§ Exercise aim
Go line by line through the data and copy those with the word "click".

§ Data shown
• • • • •
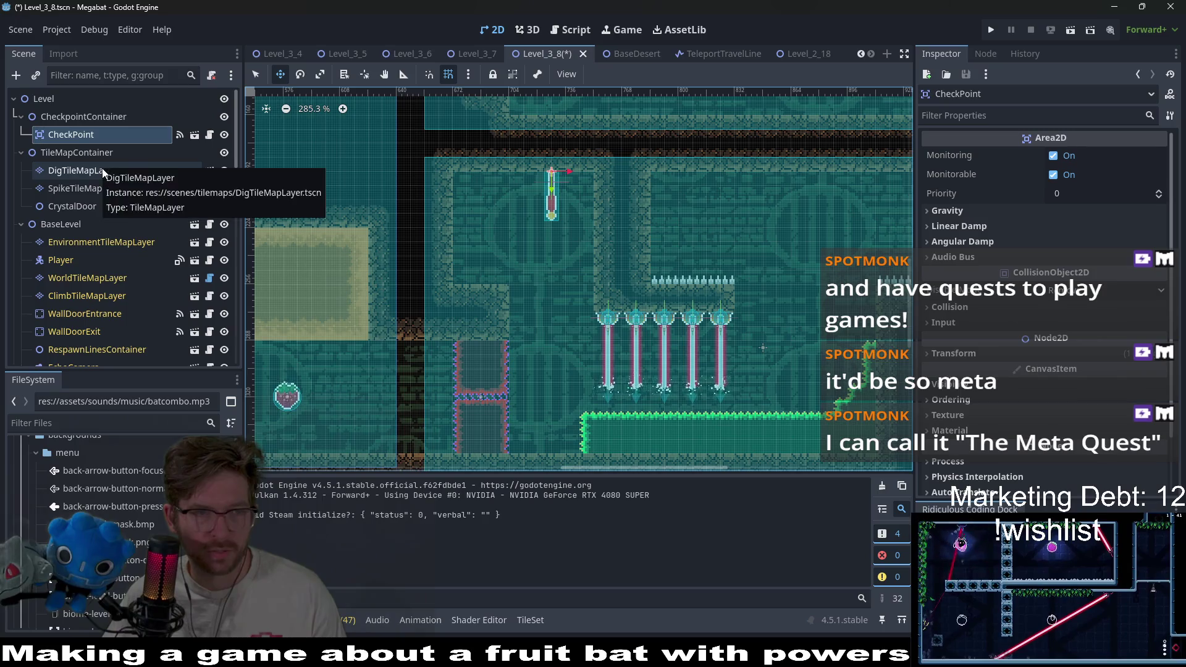
pyautogui.click(121, 178)
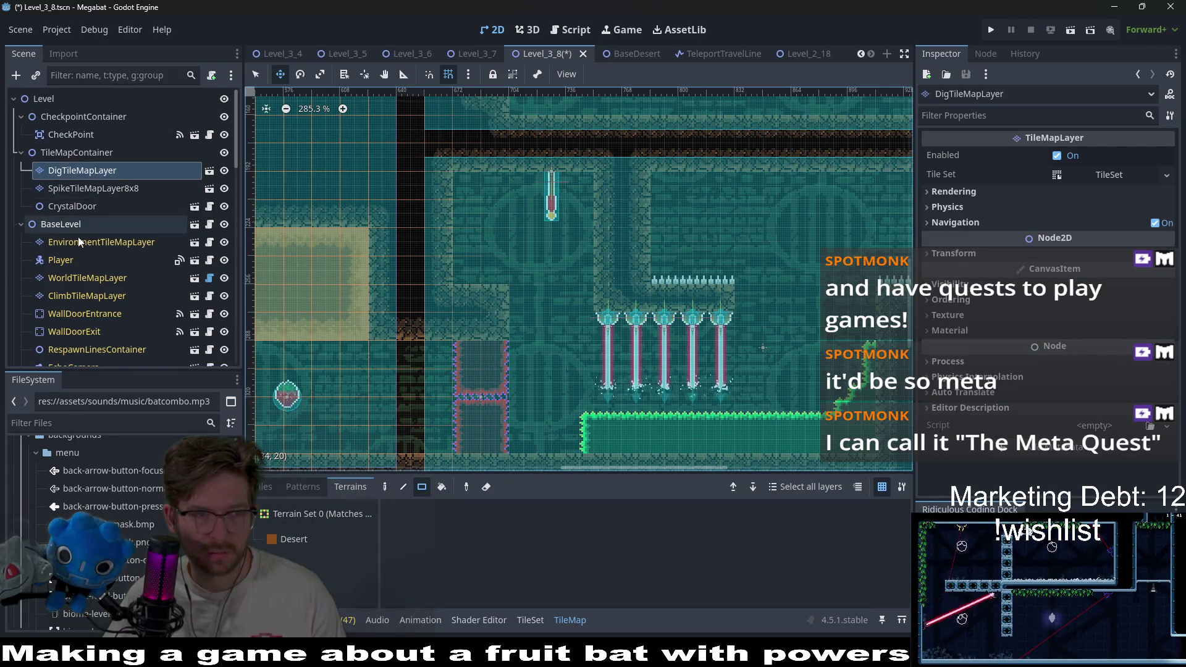
pyautogui.scroll(-1, 110, 266)
pyautogui.click(110, 244)
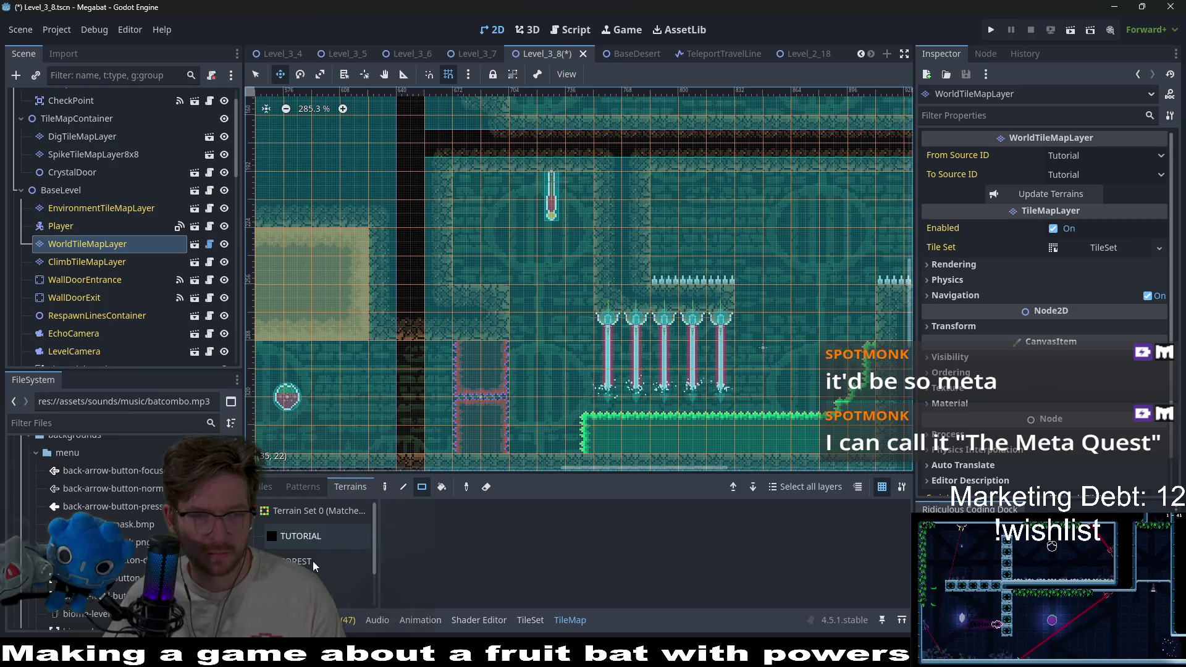
pyautogui.click(309, 542)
• • • • •
§ Answer box
pyautogui.click(121, 178)
pyautogui.click(110, 244)
pyautogui.click(309, 542)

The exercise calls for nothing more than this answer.